_Reading text_
— BEGIN —
TATA TELESERVICES LIMITED vs THE COMMISSIONER CGST DELHI EAST & ANR.
$~21
* IN THE HIGH COURT OF DELHI AT NEWDELHI
Date of decision: 28th February, 2025
+ W.P.(C) 1142/2025, CM APPL. 5617/2025&CM APPL. 5618/2025
TATA TELESERVICES LIMITED …..Petitioner
Through: Mr. Tarun Gulati Sr. Adv., with Mr. Kumar Visalaksh, Mr. Arihant Tater, Mr. Ajitesh Dayal Singh and Mr. Pramod Kandpal Advocates (M-9811419024)
versus
THE COMMISSIONER CGST
DELHI EAST & ANR. …Respondents
Through: Mr. Arun Khatri, Sr. Standing Counsel (CGST) with Ms. Poonam Rani, and Mr. Anoshuka Bhalla, Advocates, Ms. Shelly Dixit, Tracy Sebastian (M-9811821180).
CORAM:
JUSTICE PRATHIBA M. SINGH
JUSTICE RAJNEESH KUMAR GUPTA
Prathiba M. Singh, J.(Oral)
1. This hearing has been done through hybrid mode.
2. The present petition has been filed by the Petitioner – Tata Teleservices Limited under Article 226 of the Constitution of India seeking quashing of the impugned Order in Original dated 16th October, 2024 (hereinafter OIO). on the ground of double taxation. It is the Petitioners case that the same service provided by the Petitioner is sought to be doubly taxed.
3. The Petitioner is a service provider, which provides cellular mobile services, short message service (SMS), data/internet services and Value-Added Services (VAS). The Show Cause Notice proceedings revolve around prepaid vouchers/packages that the Petitioner provides for availing the above said services.
— END —
_Prompt_
Reproduce the court order from "TATA TELESERVICES LIMITED vs" up to and including "Tracy Sebastian (M-9811821180).", swapping "versus" for "against".

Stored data
— BEGIN —
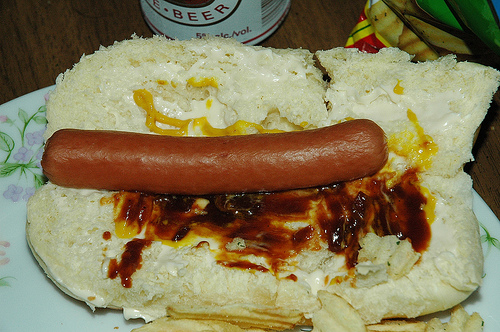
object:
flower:
[13, 147, 32, 161]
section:
[325, 119, 388, 185]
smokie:
[143, 157, 175, 170]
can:
[140, 0, 291, 46]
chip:
[358, 230, 419, 287]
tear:
[312, 52, 334, 113]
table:
[0, 0, 499, 218]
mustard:
[130, 88, 438, 172]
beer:
[173, 4, 230, 22]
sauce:
[104, 168, 433, 289]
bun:
[28, 37, 499, 317]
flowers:
[4, 185, 23, 203]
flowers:
[25, 132, 41, 146]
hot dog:
[40, 118, 388, 195]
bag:
[345, 0, 500, 64]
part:
[208, 0, 289, 46]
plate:
[0, 83, 499, 332]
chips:
[314, 291, 367, 331]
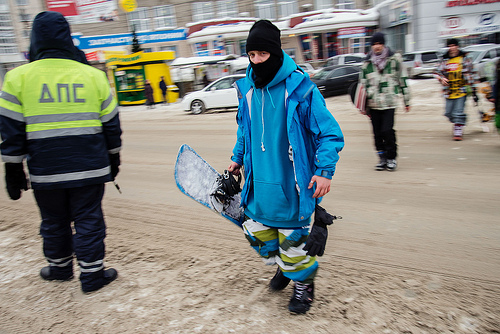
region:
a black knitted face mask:
[246, 20, 282, 91]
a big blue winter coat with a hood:
[229, 44, 343, 234]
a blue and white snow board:
[172, 143, 243, 234]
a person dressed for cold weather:
[349, 33, 415, 172]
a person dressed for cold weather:
[2, 12, 129, 299]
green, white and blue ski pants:
[238, 212, 323, 284]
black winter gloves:
[301, 194, 338, 257]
— END —
_Task answer_
TATA TELESERVICES LIMITED vs THE COMMISSIONER CGST DELHI EAST & ANR.
$~21
* IN THE HIGH COURT OF DELHI AT NEWDELHI
Date of decision: 28th February, 2025
+ W.P.(C) 1142/2025, CM APPL. 5617/2025&CM APPL. 5618/2025
TATA TELESERVICES LIMITED …..Petitioner
Through: Mr. Tarun Gulati Sr. Adv., with Mr. Kumar Visalaksh, Mr. Arihant Tater, Mr. Ajitesh Dayal Singh and Mr. Pramod Kandpal Advocates (M-9811419024)
against
THE COMMISSIONER CGST
DELHI EAST & ANR. …Respondents
Through: Mr. Arun Khatri, Sr. Standing Counsel (CGST) with Ms. Poonam Rani, and Mr. Anoshuka Bhalla, Advocates, Ms. Shelly Dixit, Tracy Sebastian (M-9811821180).